Stored data entries
= = = = = = =
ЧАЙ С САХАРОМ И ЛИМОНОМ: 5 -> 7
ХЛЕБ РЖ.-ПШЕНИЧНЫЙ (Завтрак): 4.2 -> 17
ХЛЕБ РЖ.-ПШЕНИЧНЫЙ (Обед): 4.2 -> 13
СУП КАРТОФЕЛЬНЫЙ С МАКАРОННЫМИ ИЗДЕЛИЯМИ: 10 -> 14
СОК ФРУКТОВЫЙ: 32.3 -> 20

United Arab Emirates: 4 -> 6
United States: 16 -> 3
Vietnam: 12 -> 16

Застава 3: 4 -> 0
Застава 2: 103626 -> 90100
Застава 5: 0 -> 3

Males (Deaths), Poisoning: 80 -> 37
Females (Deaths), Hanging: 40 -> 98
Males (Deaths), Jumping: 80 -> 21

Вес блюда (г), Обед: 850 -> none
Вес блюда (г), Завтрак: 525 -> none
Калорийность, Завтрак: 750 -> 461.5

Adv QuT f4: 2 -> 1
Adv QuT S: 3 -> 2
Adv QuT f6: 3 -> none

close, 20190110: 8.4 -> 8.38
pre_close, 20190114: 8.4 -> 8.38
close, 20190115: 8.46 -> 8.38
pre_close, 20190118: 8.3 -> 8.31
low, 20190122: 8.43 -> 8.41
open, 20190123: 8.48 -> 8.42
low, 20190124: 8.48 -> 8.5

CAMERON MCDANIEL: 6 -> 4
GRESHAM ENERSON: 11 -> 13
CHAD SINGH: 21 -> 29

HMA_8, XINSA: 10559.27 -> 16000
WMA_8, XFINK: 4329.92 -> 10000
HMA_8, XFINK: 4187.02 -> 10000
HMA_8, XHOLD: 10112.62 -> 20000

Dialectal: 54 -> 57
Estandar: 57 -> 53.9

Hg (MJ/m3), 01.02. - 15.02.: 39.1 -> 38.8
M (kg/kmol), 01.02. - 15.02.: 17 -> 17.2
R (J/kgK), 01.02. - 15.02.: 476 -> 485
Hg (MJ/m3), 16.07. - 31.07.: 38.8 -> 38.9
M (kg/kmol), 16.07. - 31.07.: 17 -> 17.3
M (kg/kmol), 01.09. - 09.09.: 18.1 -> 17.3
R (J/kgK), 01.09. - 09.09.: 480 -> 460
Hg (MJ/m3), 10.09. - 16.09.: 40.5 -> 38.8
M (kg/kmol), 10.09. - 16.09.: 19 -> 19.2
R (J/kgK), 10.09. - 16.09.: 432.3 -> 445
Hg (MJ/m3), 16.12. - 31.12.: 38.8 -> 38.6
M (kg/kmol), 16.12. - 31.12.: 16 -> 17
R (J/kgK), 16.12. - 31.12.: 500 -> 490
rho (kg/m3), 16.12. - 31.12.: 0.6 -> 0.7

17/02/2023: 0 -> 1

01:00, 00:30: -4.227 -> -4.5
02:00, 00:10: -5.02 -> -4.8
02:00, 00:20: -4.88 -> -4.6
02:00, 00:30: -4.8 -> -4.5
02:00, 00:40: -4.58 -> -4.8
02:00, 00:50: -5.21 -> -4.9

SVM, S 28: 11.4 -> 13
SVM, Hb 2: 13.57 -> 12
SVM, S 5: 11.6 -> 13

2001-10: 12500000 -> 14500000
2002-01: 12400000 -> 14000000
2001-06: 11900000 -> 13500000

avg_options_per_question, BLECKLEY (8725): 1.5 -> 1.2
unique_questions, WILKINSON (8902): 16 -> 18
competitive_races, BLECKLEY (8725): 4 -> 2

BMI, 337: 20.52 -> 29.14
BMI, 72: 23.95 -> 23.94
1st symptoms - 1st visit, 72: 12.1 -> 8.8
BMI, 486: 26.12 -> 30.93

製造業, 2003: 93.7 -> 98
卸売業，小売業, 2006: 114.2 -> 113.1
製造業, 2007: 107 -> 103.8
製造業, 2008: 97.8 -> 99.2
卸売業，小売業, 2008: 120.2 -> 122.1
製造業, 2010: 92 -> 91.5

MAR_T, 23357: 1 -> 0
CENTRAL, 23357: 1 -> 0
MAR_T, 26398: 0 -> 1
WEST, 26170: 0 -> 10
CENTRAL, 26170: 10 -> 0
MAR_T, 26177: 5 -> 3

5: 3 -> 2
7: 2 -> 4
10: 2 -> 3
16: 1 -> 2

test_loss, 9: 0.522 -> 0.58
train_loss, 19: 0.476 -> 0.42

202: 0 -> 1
= = = = = = =
Job =>
The output should match the records above exactly, entry for entry.

Task answer =>
ЧАЙ С САХАРОМ И ЛИМОНОМ: 5 -> 7
ХЛЕБ РЖ.-ПШЕНИЧНЫЙ (Завтрак): 4.2 -> 17
ХЛЕБ РЖ.-ПШЕНИЧНЫЙ (Обед): 4.2 -> 13
СУП КАРТОФЕЛЬНЫЙ С МАКАРОННЫМИ ИЗДЕЛИЯМИ: 10 -> 14
СОК ФРУКТОВЫЙ: 32.3 -> 20

United Arab Emirates: 4 -> 6
United States: 16 -> 3
Vietnam: 12 -> 16

Застава 3: 4 -> 0
Застава 2: 103626 -> 90100
Застава 5: 0 -> 3

Males (Deaths), Poisoning: 80 -> 37
Females (Deaths), Hanging: 40 -> 98
Males (Deaths), Jumping: 80 -> 21

Вес блюда (г), Обед: 850 -> none
Вес блюда (г), Завтрак: 525 -> none
Калорийность, Завтрак: 750 -> 461.5

Adv QuT f4: 2 -> 1
Adv QuT S: 3 -> 2
Adv QuT f6: 3 -> none

close, 20190110: 8.4 -> 8.38
pre_close, 20190114: 8.4 -> 8.38
close, 20190115: 8.46 -> 8.38
pre_close, 20190118: 8.3 -> 8.31
low, 20190122: 8.43 -> 8.41
open, 20190123: 8.48 -> 8.42
low, 20190124: 8.48 -> 8.5

CAMERON MCDANIEL: 6 -> 4
GRESHAM ENERSON: 11 -> 13
CHAD SINGH: 21 -> 29

HMA_8, XINSA: 10559.27 -> 16000
WMA_8, XFINK: 4329.92 -> 10000
HMA_8, XFINK: 4187.02 -> 10000
HMA_8, XHOLD: 10112.62 -> 20000

Dialectal: 54 -> 57
Estandar: 57 -> 53.9

Hg (MJ/m3), 01.02. - 15.02.: 39.1 -> 38.8
M (kg/kmol), 01.02. - 15.02.: 17 -> 17.2
R (J/kgK), 01.02. - 15.02.: 476 -> 485
Hg (MJ/m3), 16.07. - 31.07.: 38.8 -> 38.9
M (kg/kmol), 16.07. - 31.07.: 17 -> 17.3
M (kg/kmol), 01.09. - 09.09.: 18.1 -> 17.3
R (J/kgK), 01.09. - 09.09.: 480 -> 460
Hg (MJ/m3), 10.09. - 16.09.: 40.5 -> 38.8
M (kg/kmol), 10.09. - 16.09.: 19 -> 19.2
R (J/kgK), 10.09. - 16.09.: 432.3 -> 445
Hg (MJ/m3), 16.12. - 31.12.: 38.8 -> 38.6
M (kg/kmol), 16.12. - 31.12.: 16 -> 17
R (J/kgK), 16.12. - 31.12.: 500 -> 490
rho (kg/m3), 16.12. - 31.12.: 0.6 -> 0.7

17/02/2023: 0 -> 1

01:00, 00:30: -4.227 -> -4.5
02:00, 00:10: -5.02 -> -4.8
02:00, 00:20: -4.88 -> -4.6
02:00, 00:30: -4.8 -> -4.5
02:00, 00:40: -4.58 -> -4.8
02:00, 00:50: -5.21 -> -4.9

SVM, S 28: 11.4 -> 13
SVM, Hb 2: 13.57 -> 12
SVM, S 5: 11.6 -> 13

2001-10: 12500000 -> 14500000
2002-01: 12400000 -> 14000000
2001-06: 11900000 -> 13500000

avg_options_per_question, BLECKLEY (8725): 1.5 -> 1.2
unique_questions, WILKINSON (8902): 16 -> 18
competitive_races, BLECKLEY (8725): 4 -> 2

BMI, 337: 20.52 -> 29.14
BMI, 72: 23.95 -> 23.94
1st symptoms - 1st visit, 72: 12.1 -> 8.8
BMI, 486: 26.12 -> 30.93

製造業, 2003: 93.7 -> 98
卸売業，小売業, 2006: 114.2 -> 113.1
製造業, 2007: 107 -> 103.8
製造業, 2008: 97.8 -> 99.2
卸売業，小売業, 2008: 120.2 -> 122.1
製造業, 2010: 92 -> 91.5

MAR_T, 23357: 1 -> 0
CENTRAL, 23357: 1 -> 0
MAR_T, 26398: 0 -> 1
WEST, 26170: 0 -> 10
CENTRAL, 26170: 10 -> 0
MAR_T, 26177: 5 -> 3

5: 3 -> 2
7: 2 -> 4
10: 2 -> 3
16: 1 -> 2

test_loss, 9: 0.522 -> 0.58
train_loss, 19: 0.476 -> 0.42

202: 0 -> 1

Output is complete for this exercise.